▶ [THINGS TO DO]:
(1) In the article about Chop't's founders, what was McCabe's first location?
(2) Name every film that the article about Chop't's founders mentions.
(3) Pick up the article about Chop't's founders after its last sentence and continue it.

[[ PASSAGE, beginning ]]

Chop’t’s essential ingredient: Its founders
By Thomas Heath,
Business partners Tony Shure and Colin McCabe of Chop’t Creative Salad Company go together like egg and bacon in a Cobb salad.
The two foodies, who have known each other since high school, come by entrepreneurship naturally. It’s in their DNA.
Shure’s father is in New York real estate, and his mother makes films. His uncle is Robert Evans, the bigger-than-life film producer best known for “The Godfather” and “Chinatown.” His other uncle — and first investor — was the late Charles Evans, founder of the Evan-Picone clothing label, producer of the film “Tootsie,” and a real estate developer.
McCabe’s father, Ed McCabe, is one of the original Mad Men, a legend on Madison Avenue. He and the firm he co-founded created several iconic ad campaigns from the 1960s and ’70s.
Shure and McCabe think about food — a lot. McCabe can list his favorite restaurants on New York’s Upper East Side (Elio’s for Italian, the Whitney Museum for breakfast). Shure can tell you where to find the best pork sandwich in the East Village (Porchetta) and the tastiest Venezuelan arepas (Caracas Arepa Bar).
They are also in Washington almost weekly, where they have set up a base in the Hotel Lombardy on Pennsylvania Avenue.
They just opened up their ninth Washington area Chop’t last week in Wildwood Manor Shopping Center in Bethesda, where it is neighbors with Balducci’s market (which drains my paycheck, I can tell you).
McCabe, boyish and cheery, handles much of the real estate end of the business, trolling for real estate locations and negotiating deals. He recalls his first location, a former party-supply store on 17th Street off Union Square in New York. One thing stood out: women carrying yoga mats. It told him there were young, hungry residents who cared about their health and bodies.

[[ PASSAGE, end ]]
[[ SOURCE INFORMATION, beginning ]]

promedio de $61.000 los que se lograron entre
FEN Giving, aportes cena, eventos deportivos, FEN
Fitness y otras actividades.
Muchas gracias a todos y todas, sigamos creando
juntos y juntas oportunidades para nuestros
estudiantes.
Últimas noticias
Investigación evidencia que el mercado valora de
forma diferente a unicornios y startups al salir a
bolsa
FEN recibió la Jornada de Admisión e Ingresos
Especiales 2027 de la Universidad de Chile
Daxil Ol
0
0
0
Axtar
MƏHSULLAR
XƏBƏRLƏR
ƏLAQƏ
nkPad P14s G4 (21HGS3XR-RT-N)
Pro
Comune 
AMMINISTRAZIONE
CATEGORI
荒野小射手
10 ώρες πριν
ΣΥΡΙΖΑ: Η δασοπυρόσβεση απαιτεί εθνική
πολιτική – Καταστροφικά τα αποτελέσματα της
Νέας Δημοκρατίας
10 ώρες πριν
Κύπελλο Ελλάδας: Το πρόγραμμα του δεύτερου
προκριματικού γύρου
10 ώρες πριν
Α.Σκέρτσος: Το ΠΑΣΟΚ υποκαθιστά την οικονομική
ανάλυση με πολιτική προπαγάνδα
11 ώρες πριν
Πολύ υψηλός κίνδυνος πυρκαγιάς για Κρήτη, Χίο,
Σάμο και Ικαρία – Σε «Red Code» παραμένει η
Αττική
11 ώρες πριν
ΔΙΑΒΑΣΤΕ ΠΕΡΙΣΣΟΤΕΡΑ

[[ SOURCE INFORMATION, end ]]

▶ [ANSWERS TO EACH TASK]:
(1) His first location was a former party-supply store on 17th Street off Union Square in New York.

(2) "The Godfather," "Chinatown," and "Tootsie."

(3)
Shure, who gets giddy talking about his latest salad concoctions, concentrates on the food end. His calls his Manhattan apartment a laboratory for salads. He and McCabe once passed up a deal on hearts of palm that would have saved them $75,000. The quality wasn’t quite right.
It was Shure’s uncle Charles who offered not only the first investment but also some prescient advice: Use the best ingredients and the customers will follow. “Better sells better,” he told them.
Shure can wax for hours on his mission to excite customers with good food. He can talk about the evolution of the Cobb salad from the Brown Derby in Los Angeles. He can talk about Marcona almonds, pimenton, romesco — whatever those are.
His salads aren’t all about the speed of the line. They are also about experience.
“We are trying to break people’s routines on a daily basis with variety and quality and creativity,” Shure said. “You can’t go to Barcelona for lunch. But you can if you go to Chop’t.”
He paces pensively in his Pennsylvania Avenue store, a few steps from the White House. He begins to talk about the store’s furniture, its origins, why it works. Every detail is assessed.
“I think about this all the time,” he says.
And that’s another ingredient. The one that makes a successful entrepreneur.